## [Set exercise 1]
In the notebook page below, which storm is the data centered on?

## [Source passage]

# Pre-processing the data
This notebook will demonstrate transforming the data extracted from MASS into a tabular dataset (alomst) ready for use in machine learning. This notebook will do this for one forecast reference time and one realisation, to make the development process easier (and able to run on a smaller compute instance), and then a separate notebook will be created to do the actual "batch" processing of data.

We are using data around Storm Dennis ([Met Office](https://www.metoffice.gov.uk/weather/warnings-and-advice/uk-storm-centre/storm-dennis), [Wikipedia](https://en.wikipedia.org/wiki/Storm_Dennis))

The key steps in this process are as follows:
* Prepare radar data
  * Load in radar data files extracted from mass and agggregated into 1 file per day of data 
  * Accumuluate in 3hr accumulations to match 3 hour frequency of model data
  * Load a sample MOGREPS-UK UK cutout grid to use a regridding target
  * regrid radar data
  * transform into tabular data
* Prepare MOGREPS-G data
  * Load in data extract from MASS for the forecast reference times and leadtime of interest (IN this case around Storm Dennis 15/16 Feb 2020)
  * Extract UK Data
  * For each forecast ref time,load in all single level variables and transform to tabular (using xarray.Dataset.to_dataframe)
  * For each forecast ref time, load in variables on height levels and tranform to data frame
  * the xarray function by default puts variables on different heights on different rows, whereas we want all levels of a variable for a particular time/lat/lon/realization to be on the same row as separate features/columns. Transform by selecting different heights, renaming variables to include name and height, and merging together.
  * merge single level and height levels variables
  * concatenate different times into a single dataframe and save to disk.

In [2]:
import pathlib
import datetime
import functools
import os

In [3]:
import numpy

In [4]:
import pandas

In [5]:
import xarray
import iris
import iris.quickplot
import iris.coord_categorisation

In [6]:
import matplotlib.pyplot

# Set parameters for notebook
Set the paths and lists of things to process

In [7]:
project_name = 'precip_rediagnosis'
mogreps_g_name = 'mogreps-g'
ilab_project_dir = pathlib.Path('/project/informatics_lab/')

## [Set exercise 2]
List every line in the records below that contains the string "kern".

Stored data entries
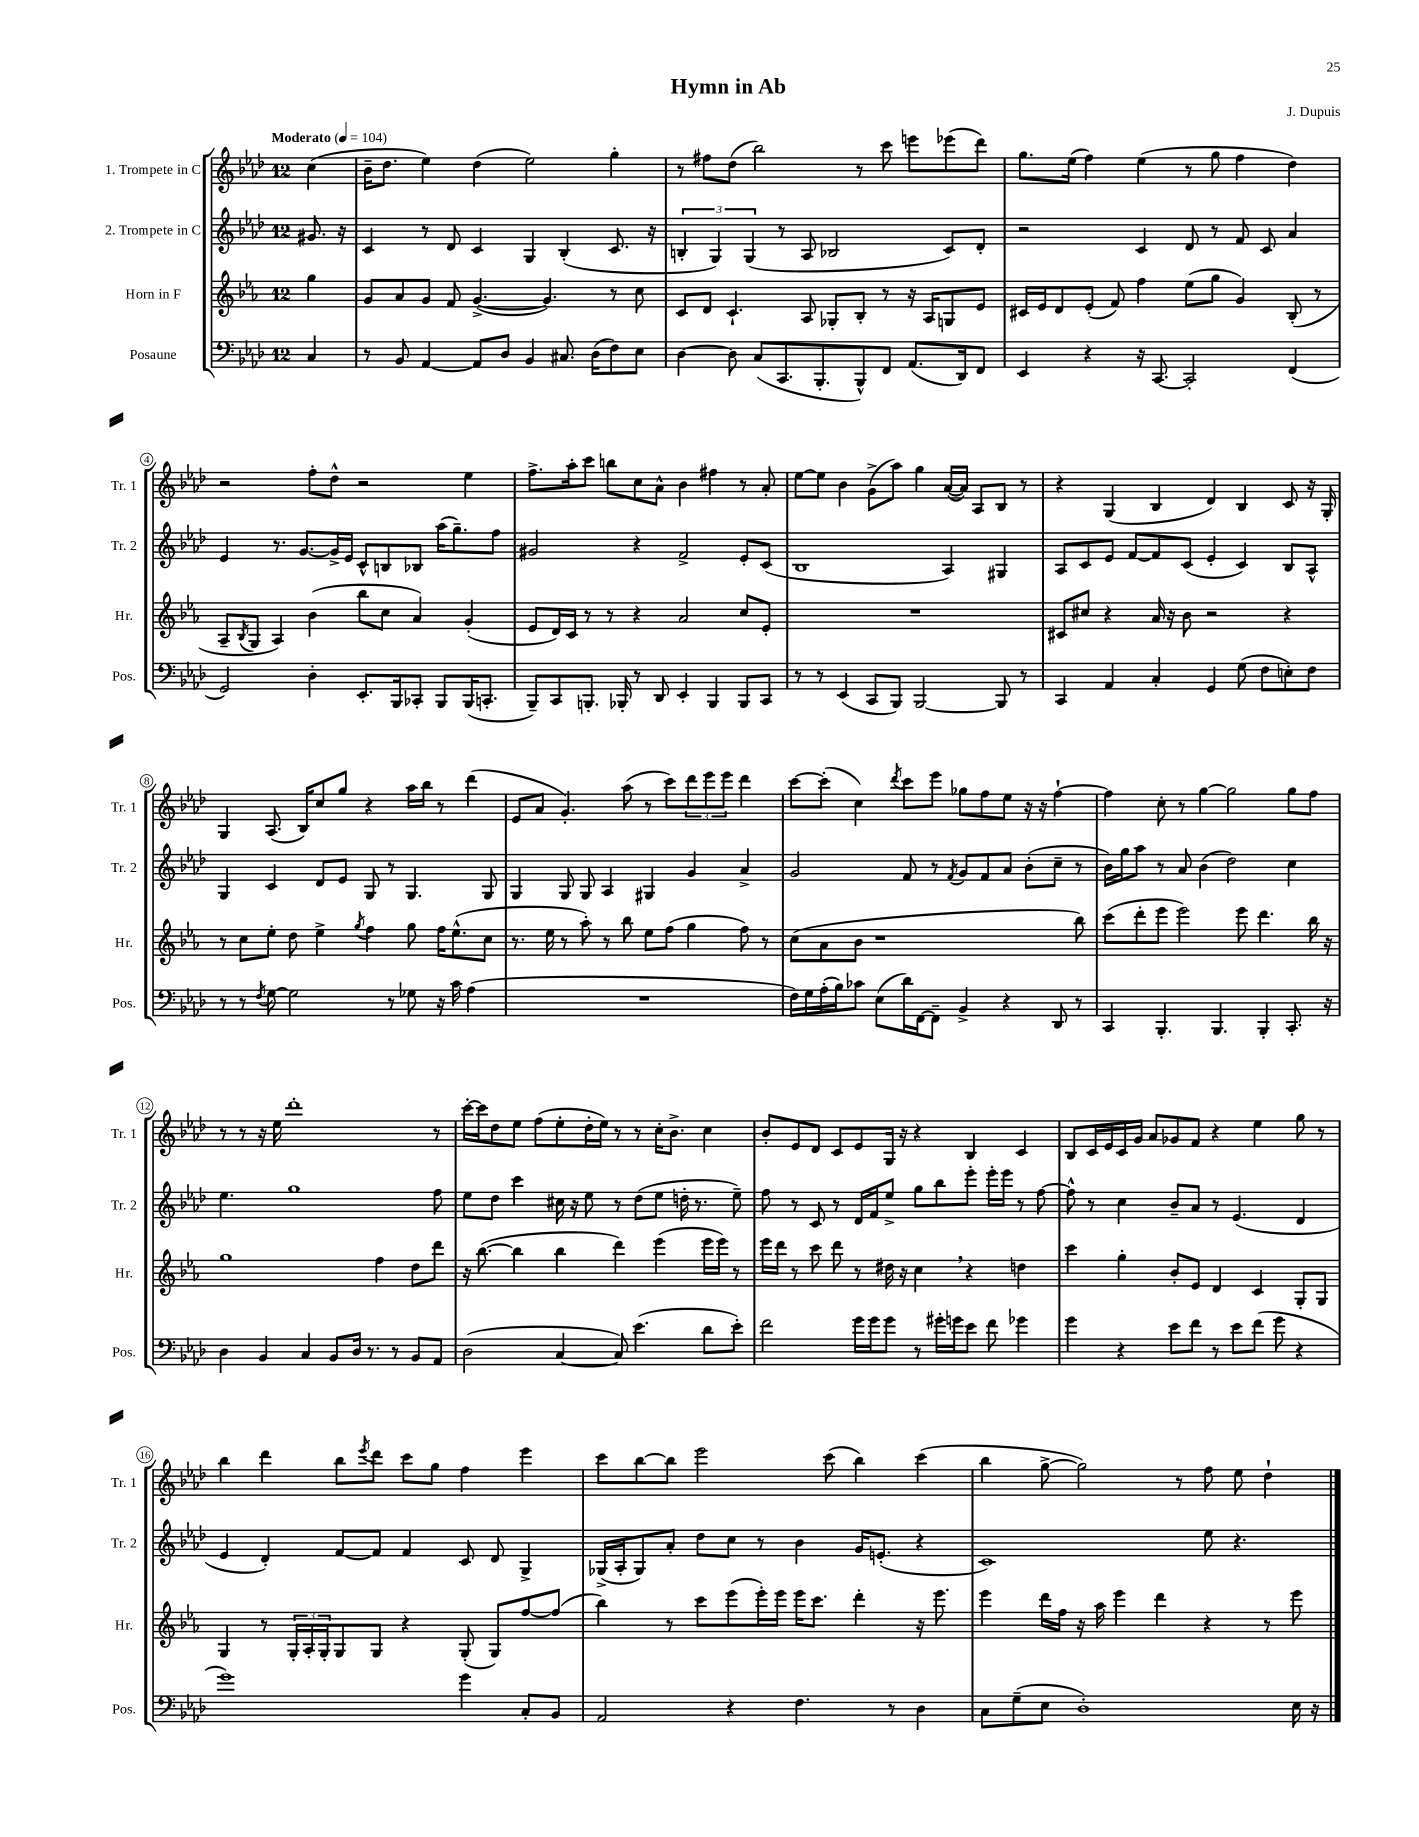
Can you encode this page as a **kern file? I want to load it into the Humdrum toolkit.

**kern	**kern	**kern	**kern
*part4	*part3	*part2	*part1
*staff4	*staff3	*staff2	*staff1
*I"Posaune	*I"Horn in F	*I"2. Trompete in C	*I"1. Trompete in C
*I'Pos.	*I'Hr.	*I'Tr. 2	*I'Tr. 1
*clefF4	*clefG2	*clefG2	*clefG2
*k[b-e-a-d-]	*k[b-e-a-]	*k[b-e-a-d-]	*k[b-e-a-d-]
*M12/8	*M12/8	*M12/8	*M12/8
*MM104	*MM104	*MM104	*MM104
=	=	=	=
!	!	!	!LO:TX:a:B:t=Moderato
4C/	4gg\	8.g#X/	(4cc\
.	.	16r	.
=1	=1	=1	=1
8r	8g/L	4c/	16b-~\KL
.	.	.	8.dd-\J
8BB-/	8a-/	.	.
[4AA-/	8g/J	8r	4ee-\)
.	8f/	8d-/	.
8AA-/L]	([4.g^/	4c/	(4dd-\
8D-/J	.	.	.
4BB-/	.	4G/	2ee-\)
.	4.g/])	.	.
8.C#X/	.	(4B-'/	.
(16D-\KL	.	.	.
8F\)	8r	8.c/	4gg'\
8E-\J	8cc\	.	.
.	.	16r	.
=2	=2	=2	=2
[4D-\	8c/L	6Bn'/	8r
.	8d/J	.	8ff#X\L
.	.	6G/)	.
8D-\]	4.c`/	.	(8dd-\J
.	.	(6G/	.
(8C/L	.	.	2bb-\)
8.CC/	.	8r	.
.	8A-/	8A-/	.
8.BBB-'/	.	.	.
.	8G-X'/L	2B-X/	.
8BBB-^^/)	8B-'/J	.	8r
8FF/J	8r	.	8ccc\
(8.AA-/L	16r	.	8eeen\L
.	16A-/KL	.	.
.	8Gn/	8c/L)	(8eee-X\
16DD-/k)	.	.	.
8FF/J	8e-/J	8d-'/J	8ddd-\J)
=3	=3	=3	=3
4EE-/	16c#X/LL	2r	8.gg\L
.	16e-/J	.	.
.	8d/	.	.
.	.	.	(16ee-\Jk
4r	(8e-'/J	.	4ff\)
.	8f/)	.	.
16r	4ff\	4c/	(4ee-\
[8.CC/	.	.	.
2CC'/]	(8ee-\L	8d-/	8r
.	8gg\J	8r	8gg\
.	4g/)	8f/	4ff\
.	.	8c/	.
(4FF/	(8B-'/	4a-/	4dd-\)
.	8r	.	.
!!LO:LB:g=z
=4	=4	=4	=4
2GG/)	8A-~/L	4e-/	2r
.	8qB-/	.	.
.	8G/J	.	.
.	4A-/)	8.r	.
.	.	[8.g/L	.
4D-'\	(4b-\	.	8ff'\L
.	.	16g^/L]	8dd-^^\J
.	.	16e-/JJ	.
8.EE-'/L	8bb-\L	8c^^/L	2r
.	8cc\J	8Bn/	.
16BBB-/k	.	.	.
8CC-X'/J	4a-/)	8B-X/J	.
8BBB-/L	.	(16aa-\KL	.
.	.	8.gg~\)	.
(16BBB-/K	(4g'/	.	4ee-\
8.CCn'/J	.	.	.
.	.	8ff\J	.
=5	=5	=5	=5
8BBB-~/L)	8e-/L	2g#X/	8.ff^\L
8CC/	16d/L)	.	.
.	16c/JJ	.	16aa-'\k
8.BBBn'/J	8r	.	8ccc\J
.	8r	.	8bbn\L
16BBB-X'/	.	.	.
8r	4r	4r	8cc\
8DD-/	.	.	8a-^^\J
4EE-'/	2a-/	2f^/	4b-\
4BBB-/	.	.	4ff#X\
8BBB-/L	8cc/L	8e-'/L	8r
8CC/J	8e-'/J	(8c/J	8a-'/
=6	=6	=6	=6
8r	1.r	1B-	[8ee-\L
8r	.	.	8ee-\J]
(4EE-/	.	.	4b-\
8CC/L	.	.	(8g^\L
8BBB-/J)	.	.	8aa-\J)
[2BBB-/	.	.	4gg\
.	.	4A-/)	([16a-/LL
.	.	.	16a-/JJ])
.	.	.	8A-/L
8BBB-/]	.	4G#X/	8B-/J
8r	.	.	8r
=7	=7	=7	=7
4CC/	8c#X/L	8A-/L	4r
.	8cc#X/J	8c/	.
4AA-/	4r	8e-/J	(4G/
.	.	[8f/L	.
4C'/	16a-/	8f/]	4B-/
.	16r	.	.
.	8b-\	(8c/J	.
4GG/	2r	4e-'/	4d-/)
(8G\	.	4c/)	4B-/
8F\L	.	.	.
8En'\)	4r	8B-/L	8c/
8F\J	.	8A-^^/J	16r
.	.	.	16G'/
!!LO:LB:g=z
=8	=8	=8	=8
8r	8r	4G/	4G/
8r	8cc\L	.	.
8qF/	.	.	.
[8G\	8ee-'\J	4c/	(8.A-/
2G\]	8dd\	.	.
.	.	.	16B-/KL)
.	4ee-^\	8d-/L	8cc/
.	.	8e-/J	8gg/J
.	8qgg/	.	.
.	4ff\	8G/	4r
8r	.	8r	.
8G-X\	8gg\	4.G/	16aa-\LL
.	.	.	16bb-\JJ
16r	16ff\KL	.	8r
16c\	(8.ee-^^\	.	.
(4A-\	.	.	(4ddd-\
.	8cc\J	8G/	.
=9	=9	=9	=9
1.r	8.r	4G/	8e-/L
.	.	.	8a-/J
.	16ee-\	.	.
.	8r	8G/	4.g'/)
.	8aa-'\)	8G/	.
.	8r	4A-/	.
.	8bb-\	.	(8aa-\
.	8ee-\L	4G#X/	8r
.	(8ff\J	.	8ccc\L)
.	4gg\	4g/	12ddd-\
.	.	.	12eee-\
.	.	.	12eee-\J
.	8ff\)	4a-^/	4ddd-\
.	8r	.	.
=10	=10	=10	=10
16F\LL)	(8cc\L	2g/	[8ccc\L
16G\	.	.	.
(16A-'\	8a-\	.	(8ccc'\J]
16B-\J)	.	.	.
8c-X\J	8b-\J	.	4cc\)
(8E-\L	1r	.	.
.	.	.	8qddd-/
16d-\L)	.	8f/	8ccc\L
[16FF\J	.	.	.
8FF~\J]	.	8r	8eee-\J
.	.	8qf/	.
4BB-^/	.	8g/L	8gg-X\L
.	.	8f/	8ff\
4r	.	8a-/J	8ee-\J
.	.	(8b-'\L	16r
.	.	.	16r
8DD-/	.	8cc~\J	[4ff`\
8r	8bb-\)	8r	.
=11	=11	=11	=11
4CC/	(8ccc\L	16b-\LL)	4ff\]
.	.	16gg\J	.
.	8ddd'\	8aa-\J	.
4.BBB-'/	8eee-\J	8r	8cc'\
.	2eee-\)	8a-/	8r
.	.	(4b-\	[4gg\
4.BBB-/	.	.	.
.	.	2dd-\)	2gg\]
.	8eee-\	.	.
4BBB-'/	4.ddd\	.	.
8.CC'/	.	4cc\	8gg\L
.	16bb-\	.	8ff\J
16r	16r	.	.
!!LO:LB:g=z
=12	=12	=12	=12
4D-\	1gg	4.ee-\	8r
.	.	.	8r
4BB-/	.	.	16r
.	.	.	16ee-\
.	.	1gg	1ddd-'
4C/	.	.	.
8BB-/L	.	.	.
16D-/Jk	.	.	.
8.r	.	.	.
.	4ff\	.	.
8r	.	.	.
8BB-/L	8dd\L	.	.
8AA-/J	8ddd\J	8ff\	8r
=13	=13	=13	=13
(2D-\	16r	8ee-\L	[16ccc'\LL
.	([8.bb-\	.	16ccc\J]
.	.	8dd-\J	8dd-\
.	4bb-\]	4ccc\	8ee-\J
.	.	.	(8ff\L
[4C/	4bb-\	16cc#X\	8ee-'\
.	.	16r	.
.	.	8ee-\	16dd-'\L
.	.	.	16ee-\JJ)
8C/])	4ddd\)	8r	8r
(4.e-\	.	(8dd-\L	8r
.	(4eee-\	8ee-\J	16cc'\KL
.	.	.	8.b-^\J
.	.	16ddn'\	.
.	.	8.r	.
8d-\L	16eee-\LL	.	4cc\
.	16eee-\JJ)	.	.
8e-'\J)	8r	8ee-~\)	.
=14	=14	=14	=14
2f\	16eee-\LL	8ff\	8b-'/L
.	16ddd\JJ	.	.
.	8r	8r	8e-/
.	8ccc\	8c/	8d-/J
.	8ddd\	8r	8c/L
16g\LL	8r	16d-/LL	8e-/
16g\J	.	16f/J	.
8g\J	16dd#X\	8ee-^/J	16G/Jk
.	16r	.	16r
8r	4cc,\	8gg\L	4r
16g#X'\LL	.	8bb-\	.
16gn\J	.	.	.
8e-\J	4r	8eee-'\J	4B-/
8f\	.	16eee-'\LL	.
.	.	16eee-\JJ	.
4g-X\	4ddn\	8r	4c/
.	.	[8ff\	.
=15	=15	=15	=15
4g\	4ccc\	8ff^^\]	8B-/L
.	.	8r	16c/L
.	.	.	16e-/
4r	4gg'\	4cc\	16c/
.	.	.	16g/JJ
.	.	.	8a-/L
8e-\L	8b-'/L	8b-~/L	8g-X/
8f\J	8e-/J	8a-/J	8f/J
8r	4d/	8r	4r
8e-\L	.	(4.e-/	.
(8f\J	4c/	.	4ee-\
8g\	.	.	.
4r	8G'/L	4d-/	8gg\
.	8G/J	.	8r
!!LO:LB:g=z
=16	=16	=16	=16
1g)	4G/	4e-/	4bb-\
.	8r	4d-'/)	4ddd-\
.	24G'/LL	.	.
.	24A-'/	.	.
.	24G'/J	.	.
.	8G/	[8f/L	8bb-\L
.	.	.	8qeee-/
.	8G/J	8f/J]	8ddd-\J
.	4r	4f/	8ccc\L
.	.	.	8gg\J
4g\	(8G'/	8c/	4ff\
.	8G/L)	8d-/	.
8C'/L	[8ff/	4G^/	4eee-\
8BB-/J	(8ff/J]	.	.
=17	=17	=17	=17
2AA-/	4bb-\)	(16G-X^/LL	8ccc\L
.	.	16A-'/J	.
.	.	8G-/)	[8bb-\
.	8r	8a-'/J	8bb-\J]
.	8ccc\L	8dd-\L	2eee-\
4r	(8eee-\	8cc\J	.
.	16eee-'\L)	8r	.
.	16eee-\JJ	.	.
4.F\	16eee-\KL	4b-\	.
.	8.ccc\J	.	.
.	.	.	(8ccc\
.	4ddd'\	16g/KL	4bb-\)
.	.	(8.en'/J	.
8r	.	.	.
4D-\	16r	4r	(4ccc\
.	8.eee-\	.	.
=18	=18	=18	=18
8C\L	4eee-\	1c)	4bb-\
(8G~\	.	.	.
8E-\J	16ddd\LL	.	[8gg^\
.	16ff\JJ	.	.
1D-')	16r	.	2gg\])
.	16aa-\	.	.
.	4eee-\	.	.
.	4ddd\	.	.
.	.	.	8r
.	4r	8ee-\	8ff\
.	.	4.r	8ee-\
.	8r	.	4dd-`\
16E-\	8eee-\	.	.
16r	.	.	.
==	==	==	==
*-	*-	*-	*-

## [Worked solution 1]
Storm Dennis.

## [Worked solution 2]
Can you encode this page as a **kern file? I want to load it into the Humdrum toolkit.
**kern	**kern	**kern	**kern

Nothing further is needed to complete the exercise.